[Start of Attachment]

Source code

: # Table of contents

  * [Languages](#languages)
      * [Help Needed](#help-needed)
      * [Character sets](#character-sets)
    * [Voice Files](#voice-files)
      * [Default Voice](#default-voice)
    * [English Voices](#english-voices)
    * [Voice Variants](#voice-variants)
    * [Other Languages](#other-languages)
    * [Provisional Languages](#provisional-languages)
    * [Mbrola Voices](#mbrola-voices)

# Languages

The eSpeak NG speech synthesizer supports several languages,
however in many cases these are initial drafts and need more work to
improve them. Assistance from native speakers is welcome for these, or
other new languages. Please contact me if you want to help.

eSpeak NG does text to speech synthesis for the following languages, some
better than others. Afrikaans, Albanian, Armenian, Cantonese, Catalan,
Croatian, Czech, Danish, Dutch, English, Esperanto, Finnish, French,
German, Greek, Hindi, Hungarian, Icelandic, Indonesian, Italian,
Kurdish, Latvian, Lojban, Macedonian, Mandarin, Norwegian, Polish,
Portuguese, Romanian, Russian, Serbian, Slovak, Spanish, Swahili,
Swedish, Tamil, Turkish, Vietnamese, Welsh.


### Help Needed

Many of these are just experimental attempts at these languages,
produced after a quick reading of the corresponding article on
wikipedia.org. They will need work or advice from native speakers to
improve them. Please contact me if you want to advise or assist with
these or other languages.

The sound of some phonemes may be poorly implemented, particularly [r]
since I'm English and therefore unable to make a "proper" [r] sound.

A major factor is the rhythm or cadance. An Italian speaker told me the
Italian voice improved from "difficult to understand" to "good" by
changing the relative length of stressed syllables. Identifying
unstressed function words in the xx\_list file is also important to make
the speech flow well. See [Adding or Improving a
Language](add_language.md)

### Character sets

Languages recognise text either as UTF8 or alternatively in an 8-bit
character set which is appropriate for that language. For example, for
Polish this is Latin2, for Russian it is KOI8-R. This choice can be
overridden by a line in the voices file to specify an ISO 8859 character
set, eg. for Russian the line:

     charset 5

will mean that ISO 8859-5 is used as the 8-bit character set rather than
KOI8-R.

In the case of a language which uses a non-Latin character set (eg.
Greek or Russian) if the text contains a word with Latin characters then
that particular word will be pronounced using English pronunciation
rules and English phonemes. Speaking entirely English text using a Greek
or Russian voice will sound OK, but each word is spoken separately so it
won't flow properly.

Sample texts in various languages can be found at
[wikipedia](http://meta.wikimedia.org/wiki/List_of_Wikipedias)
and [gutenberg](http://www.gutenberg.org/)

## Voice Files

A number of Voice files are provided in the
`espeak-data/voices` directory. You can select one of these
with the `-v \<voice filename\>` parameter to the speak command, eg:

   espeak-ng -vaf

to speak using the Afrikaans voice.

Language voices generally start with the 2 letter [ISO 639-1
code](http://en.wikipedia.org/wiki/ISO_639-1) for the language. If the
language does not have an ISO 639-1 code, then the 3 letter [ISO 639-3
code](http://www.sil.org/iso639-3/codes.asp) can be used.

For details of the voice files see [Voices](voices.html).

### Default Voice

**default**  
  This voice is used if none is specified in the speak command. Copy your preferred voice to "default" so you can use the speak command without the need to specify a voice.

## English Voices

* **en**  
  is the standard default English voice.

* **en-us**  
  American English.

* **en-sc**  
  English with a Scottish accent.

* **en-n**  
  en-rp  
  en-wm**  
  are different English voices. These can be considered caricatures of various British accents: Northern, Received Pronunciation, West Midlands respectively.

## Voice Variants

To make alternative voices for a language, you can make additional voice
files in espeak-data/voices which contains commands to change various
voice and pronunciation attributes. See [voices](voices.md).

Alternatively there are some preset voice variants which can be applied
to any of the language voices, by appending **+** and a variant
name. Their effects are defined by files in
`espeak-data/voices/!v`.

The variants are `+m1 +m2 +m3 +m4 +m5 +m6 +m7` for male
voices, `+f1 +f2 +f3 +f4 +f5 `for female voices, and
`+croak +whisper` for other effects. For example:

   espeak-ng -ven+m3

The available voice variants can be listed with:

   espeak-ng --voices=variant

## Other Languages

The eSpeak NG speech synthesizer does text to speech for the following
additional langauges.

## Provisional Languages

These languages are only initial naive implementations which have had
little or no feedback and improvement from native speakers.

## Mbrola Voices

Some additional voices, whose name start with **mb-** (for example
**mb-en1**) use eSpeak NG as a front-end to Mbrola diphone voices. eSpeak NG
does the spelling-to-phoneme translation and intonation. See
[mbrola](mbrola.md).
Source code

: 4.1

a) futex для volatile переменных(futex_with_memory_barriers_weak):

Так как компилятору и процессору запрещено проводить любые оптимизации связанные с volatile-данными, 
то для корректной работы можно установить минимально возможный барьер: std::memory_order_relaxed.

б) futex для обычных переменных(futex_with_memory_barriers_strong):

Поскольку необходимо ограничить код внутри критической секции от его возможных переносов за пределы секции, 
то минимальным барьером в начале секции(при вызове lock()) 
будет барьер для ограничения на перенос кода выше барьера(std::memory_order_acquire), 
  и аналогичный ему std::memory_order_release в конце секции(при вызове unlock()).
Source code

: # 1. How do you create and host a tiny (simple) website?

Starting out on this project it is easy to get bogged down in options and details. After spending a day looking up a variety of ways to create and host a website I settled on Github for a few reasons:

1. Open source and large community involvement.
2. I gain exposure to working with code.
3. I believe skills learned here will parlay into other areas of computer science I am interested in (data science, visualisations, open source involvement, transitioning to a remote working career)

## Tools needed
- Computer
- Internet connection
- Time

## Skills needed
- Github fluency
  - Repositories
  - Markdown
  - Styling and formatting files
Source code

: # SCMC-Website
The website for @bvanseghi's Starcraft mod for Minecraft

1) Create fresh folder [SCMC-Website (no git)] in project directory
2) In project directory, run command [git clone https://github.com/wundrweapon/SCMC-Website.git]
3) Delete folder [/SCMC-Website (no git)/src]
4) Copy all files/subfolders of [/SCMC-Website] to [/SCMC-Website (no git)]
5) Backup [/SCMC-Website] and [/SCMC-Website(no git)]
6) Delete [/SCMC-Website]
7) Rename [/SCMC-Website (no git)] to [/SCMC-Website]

[End of Attachment]

__ACTION ITEM__. Every line of the data is to be printed again exactly.

__RESULT OF THIS EXERCISE__.
Source code

: # Table of contents

  * [Languages](#languages)
      * [Help Needed](#help-needed)
      * [Character sets](#character-sets)
    * [Voice Files](#voice-files)
      * [Default Voice](#default-voice)
    * [English Voices](#english-voices)
    * [Voice Variants](#voice-variants)
    * [Other Languages](#other-languages)
    * [Provisional Languages](#provisional-languages)
    * [Mbrola Voices](#mbrola-voices)

# Languages

The eSpeak NG speech synthesizer supports several languages,
however in many cases these are initial drafts and need more work to
improve them. Assistance from native speakers is welcome for these, or
other new languages. Please contact me if you want to help.

eSpeak NG does text to speech synthesis for the following languages, some
better than others. Afrikaans, Albanian, Armenian, Cantonese, Catalan,
Croatian, Czech, Danish, Dutch, English, Esperanto, Finnish, French,
German, Greek, Hindi, Hungarian, Icelandic, Indonesian, Italian,
Kurdish, Latvian, Lojban, Macedonian, Mandarin, Norwegian, Polish,
Portuguese, Romanian, Russian, Serbian, Slovak, Spanish, Swahili,
Swedish, Tamil, Turkish, Vietnamese, Welsh.


### Help Needed

Many of these are just experimental attempts at these languages,
produced after a quick reading of the corresponding article on
wikipedia.org. They will need work or advice from native speakers to
improve them. Please contact me if you want to advise or assist with
these or other languages.

The sound of some phonemes may be poorly implemented, particularly [r]
since I'm English and therefore unable to make a "proper" [r] sound.

A major factor is the rhythm or cadance. An Italian speaker told me the
Italian voice improved from "difficult to understand" to "good" by
changing the relative length of stressed syllables. Identifying
unstressed function words in the xx\_list file is also important to make
the speech flow well. See [Adding or Improving a
Language](add_language.md)

### Character sets

Languages recognise text either as UTF8 or alternatively in an 8-bit
character set which is appropriate for that language. For example, for
Polish this is Latin2, for Russian it is KOI8-R. This choice can be
overridden by a line in the voices file to specify an ISO 8859 character
set, eg. for Russian the line:

     charset 5

will mean that ISO 8859-5 is used as the 8-bit character set rather than
KOI8-R.

In the case of a language which uses a non-Latin character set (eg.
Greek or Russian) if the text contains a word with Latin characters then
that particular word will be pronounced using English pronunciation
rules and English phonemes. Speaking entirely English text using a Greek
or Russian voice will sound OK, but each word is spoken separately so it
won't flow properly.

Sample texts in various languages can be found at
[wikipedia](http://meta.wikimedia.org/wiki/List_of_Wikipedias)
and [gutenberg](http://www.gutenberg.org/)

## Voice Files

A number of Voice files are provided in the
`espeak-data/voices` directory. You can select one of these
with the `-v \<voice filename\>` parameter to the speak command, eg:

   espeak-ng -vaf

to speak using the Afrikaans voice.

Language voices generally start with the 2 letter [ISO 639-1
code](http://en.wikipedia.org/wiki/ISO_639-1) for the language. If the
language does not have an ISO 639-1 code, then the 3 letter [ISO 639-3
code](http://www.sil.org/iso639-3/codes.asp) can be used.

For details of the voice files see [Voices](voices.html).

### Default Voice

**default**  
  This voice is used if none is specified in the speak command. Copy your preferred voice to "default" so you can use the speak command without the need to specify a voice.

## English Voices

* **en**  
  is the standard default English voice.

* **en-us**  
  American English.

* **en-sc**  
  English with a Scottish accent.

* **en-n**  
  en-rp  
  en-wm**  
  are different English voices. These can be considered caricatures of various British accents: Northern, Received Pronunciation, West Midlands respectively.

## Voice Variants

To make alternative voices for a language, you can make additional voice
files in espeak-data/voices which contains commands to change various
voice and pronunciation attributes. See [voices](voices.md).

Alternatively there are some preset voice variants which can be applied
to any of the language voices, by appending **+** and a variant
name. Their effects are defined by files in
`espeak-data/voices/!v`.

The variants are `+m1 +m2 +m3 +m4 +m5 +m6 +m7` for male
voices, `+f1 +f2 +f3 +f4 +f5 `for female voices, and
`+croak +whisper` for other effects. For example:

   espeak-ng -ven+m3

The available voice variants can be listed with:

   espeak-ng --voices=variant

## Other Languages

The eSpeak NG speech synthesizer does text to speech for the following
additional langauges.

## Provisional Languages

These languages are only initial naive implementations which have had
little or no feedback and improvement from native speakers.

## Mbrola Voices

Some additional voices, whose name start with **mb-** (for example
**mb-en1**) use eSpeak NG as a front-end to Mbrola diphone voices. eSpeak NG
does the spelling-to-phoneme translation and intonation. See
[mbrola](mbrola.md).
Source code

: 4.1

a) futex для volatile переменных(futex_with_memory_barriers_weak):

Так как компилятору и процессору запрещено проводить любые оптимизации связанные с volatile-данными, 
то для корректной работы можно установить минимально возможный барьер: std::memory_order_relaxed.

б) futex для обычных переменных(futex_with_memory_barriers_strong):

Поскольку необходимо ограничить код внутри критической секции от его возможных переносов за пределы секции, 
то минимальным барьером в начале секции(при вызове lock()) 
будет барьер для ограничения на перенос кода выше барьера(std::memory_order_acquire), 
  и аналогичный ему std::memory_order_release в конце секции(при вызове unlock()).
Source code

: # 1. How do you create and host a tiny (simple) website?

Starting out on this project it is easy to get bogged down in options and details. After spending a day looking up a variety of ways to create and host a website I settled on Github for a few reasons:

1. Open source and large community involvement.
2. I gain exposure to working with code.
3. I believe skills learned here will parlay into other areas of computer science I am interested in (data science, visualisations, open source involvement, transitioning to a remote working career)

## Tools needed
- Computer
- Internet connection
- Time

## Skills needed
- Github fluency
  - Repositories
  - Markdown
  - Styling and formatting files
Source code

: # SCMC-Website
The website for @bvanseghi's Starcraft mod for Minecraft

1) Create fresh folder [SCMC-Website (no git)] in project directory
2) In project directory, run command [git clone https://github.com/wundrweapon/SCMC-Website.git]
3) Delete folder [/SCMC-Website (no git)/src]
4) Copy all files/subfolders of [/SCMC-Website] to [/SCMC-Website (no git)]
5) Backup [/SCMC-Website] and [/SCMC-Website(no git)]
6) Delete [/SCMC-Website]
7) Rename [/SCMC-Website (no git)] to [/SCMC-Website]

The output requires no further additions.